[Consignes]:
(1) Citez fidèlement le passage de l'extrait sur Gauguin qui va de « Ah ! Vieilles » à « Aïta (non) ! ».
(2) D'après l'extrait sur Gauguin, dans quelle tenue la jeune voisine revient-elle une heure après s'être sauvée ?
(3) Indiquez si chacune des affirmations suivantes concorde avec l'extrait sur Gauguin, en répondant par oui ou par non et en citant les mots décisifs du texte.
(a) Gauguin se trouvait à Tahiti depuis plusieurs années en juillet ou août 1891.
(b) La voisine regardait des compositions religieuses des primitifs italiens pendant que Gauguin esquissait son portrait.
(c) Le tableau Vahine no te Tiare mesure 70,5 x 46,5 cm.

[Extrait]:
Le texte du jour est extrait de la biographie de Gauguin par Charles Morice parue chez VisiMuZ Éditions.
Charles Morice cite à cet endroit un texte qu’il a co-écrit avec Gauguin (Noa-Noa) et donne la parole à Gauguin. Notre tableau du jour est lié à cette histoire.
Vahine no te Tiare (Tahitienne avec une fleur), 1891, 70,5 x 46,5 cm, Ny Carlsberg Glyptothek, Copenhague, catalogues raisonnés S243 W420.
Nous sommes en juillet ou août 1891. Gauguin vient d’arriver quelques semaines plus tôt à Tahiti.
« J’essayais de travailler : notes et croquis de toutes sortes. Mais le paysage, avec ses couleurs franches, violentes, m’éblouissait, m’aveuglait. J’étais toujours incertain, je cherchais, je cherchais… C’était si simple pourtant, de peindre comme je voyais, de mettre sans tant de calcul, un rouge près d’un bleu ! Dans les ruisseaux, au bord de la mer, des formes dorées m’enchantaient : pourquoi hésitais-je à faire couler sur ma toile toute cette joie de soleil ?
Ah ! Vieilles routines d’Europe ! Timidités d’expression de races dégénérées !
Pour m’initier au caractère si particulier d’un visage tahitien, je désirais depuis longtemps faire le portrait d’une de mes voisines, une jeune femme de pure extraction tahitienne. Un jour, elle s’enhardit jusqu’à venir voir dans ma case des photographies de tableaux[*]…/…
Pendant qu’elle examinait curieusement quelques compositions religieuses des primitifs italiens, je me hâtai, sans qu’elle me vit, d’esquisser son portrait.
Elle s’en aperçut, fit une moue fâchée, dit nettement :
— Aïta (non) !
Et se sauva.
Une heure après, elle était revenue, vêtue d’une belle robe, le tiare à l’oreille. Coquetterie ? Le plaisir de céder, parce qu’on le veut, après avoir résisté ? Ou le simple attrait, universel, du fruit défendu, se le fût-on interdit soi-même ? Ou, plus simple encore, le caprice, sans autre mobile, le pur caprice dont les Maories sont si coutumières ?
Je me mis sans retard au travail, sans retard et avec fièvre. J’avais conscience que mon examen de peinture comportait une prise de possession physique et morale du modèle, comme une sollicitation tacite, pressante, irrésistible.
Elle était peu jolie, selon nos règles esthétiques.
Elle était belle.

[Données extraites]:
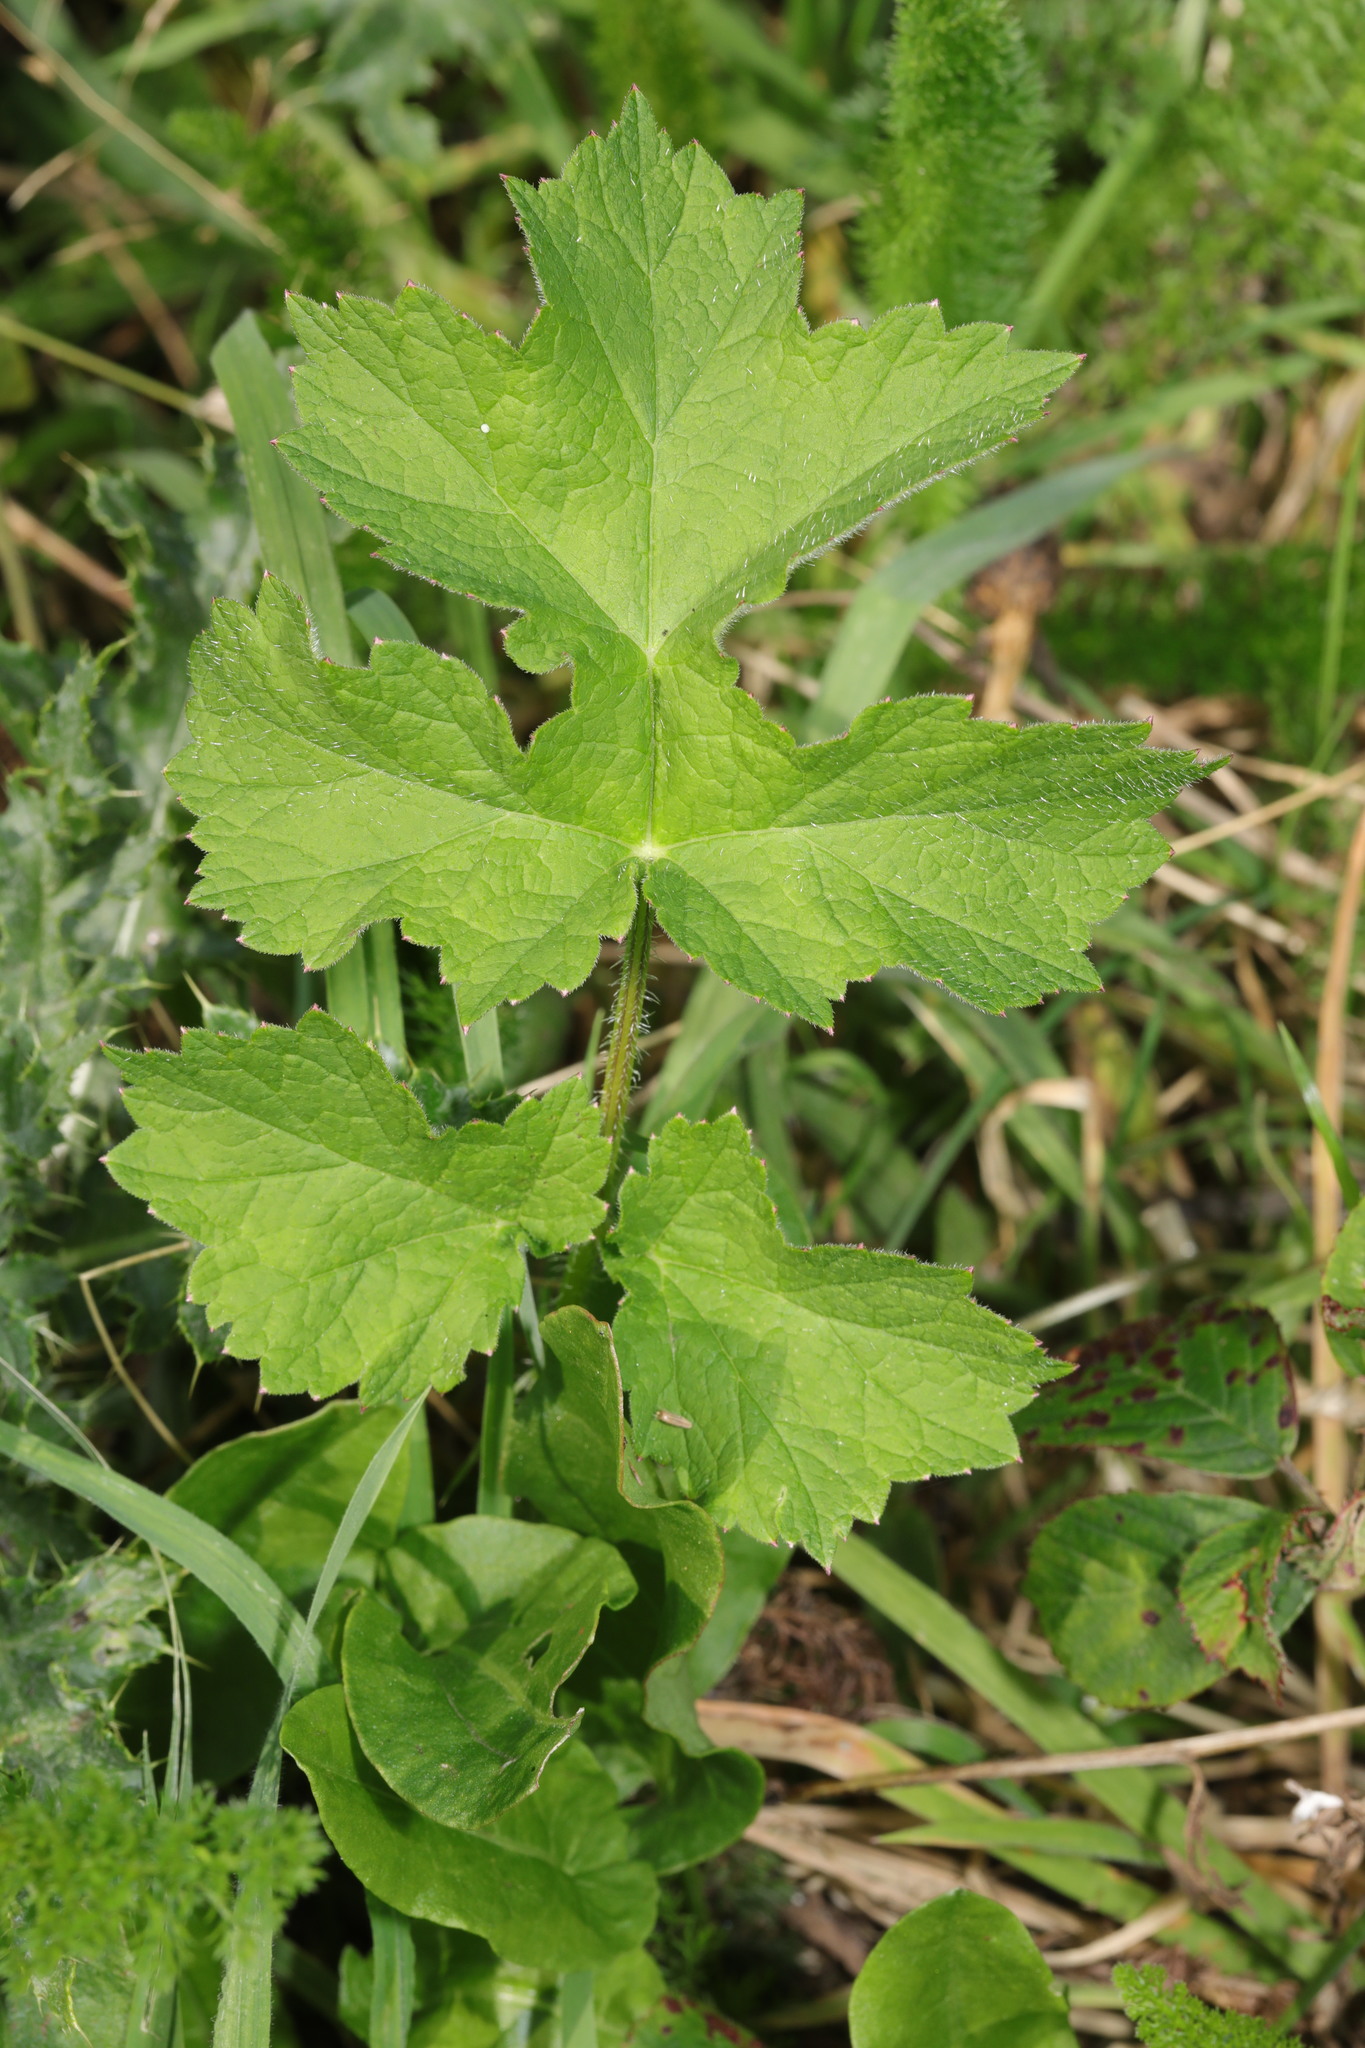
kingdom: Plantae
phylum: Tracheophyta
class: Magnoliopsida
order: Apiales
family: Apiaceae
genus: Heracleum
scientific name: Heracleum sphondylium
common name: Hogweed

--

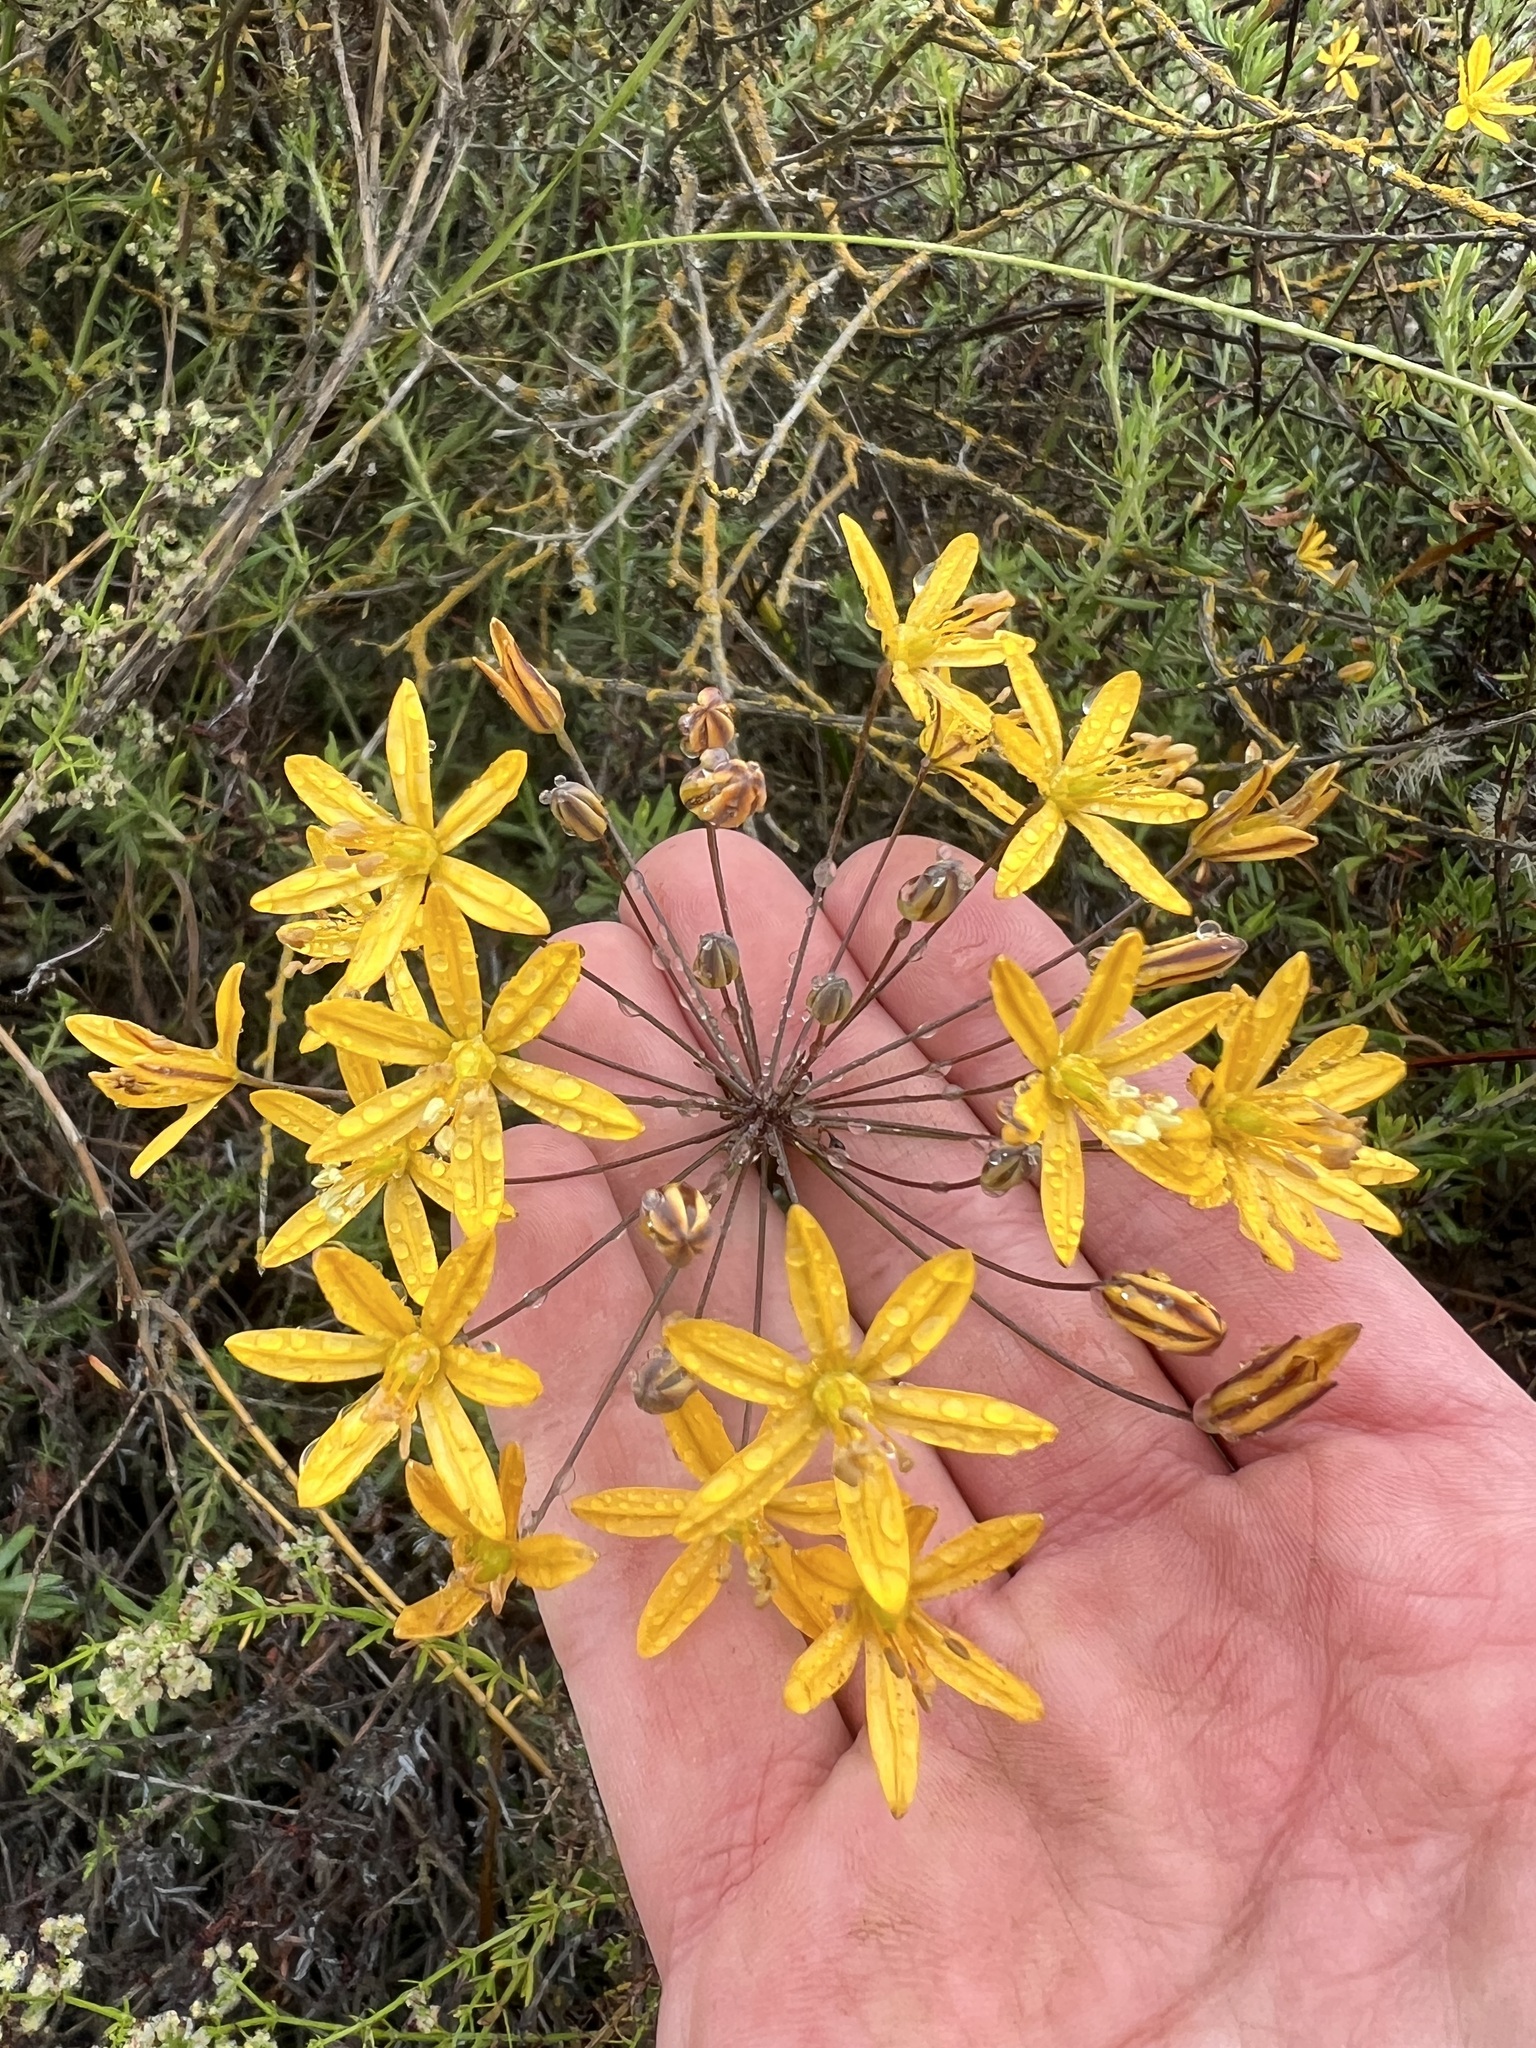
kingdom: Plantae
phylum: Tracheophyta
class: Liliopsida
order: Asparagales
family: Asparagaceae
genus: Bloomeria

[Corrigés]:
(1)
Ah ! Vieilles routines d’Europe ! Timidités d’expression de races dégénérées !
Pour m’initier au caractère si particulier d’un visage tahitien, je désirais depuis longtemps faire le portrait d’une de mes voisines, une jeune femme de pure extraction tahitienne. Un jour, elle s’enhardit jusqu’à venir voir dans ma case des photographies de tableaux[*]…/…
Pendant qu’elle examinait curieusement quelques compositions religieuses des primitifs italiens, je me hâtai, sans qu’elle me vit, d’esquisser son portrait.
Elle s’en aperçut, fit une moue fâchée, dit nettement :
— Aïta (non) !

(2) Elle revient vêtue d'une belle robe, le tiare à l'oreille.

(3)
(a) Non : « Gauguin vient d’arriver quelques semaines plus tôt à Tahiti. »
(b) Oui : « Pendant qu’elle examinait curieusement quelques compositions religieuses des primitifs italiens, je me hâtai, sans qu’elle me vit, d’esquisser son portrait. »
(c) Oui : « 1891, 70,5 x 46,5 cm »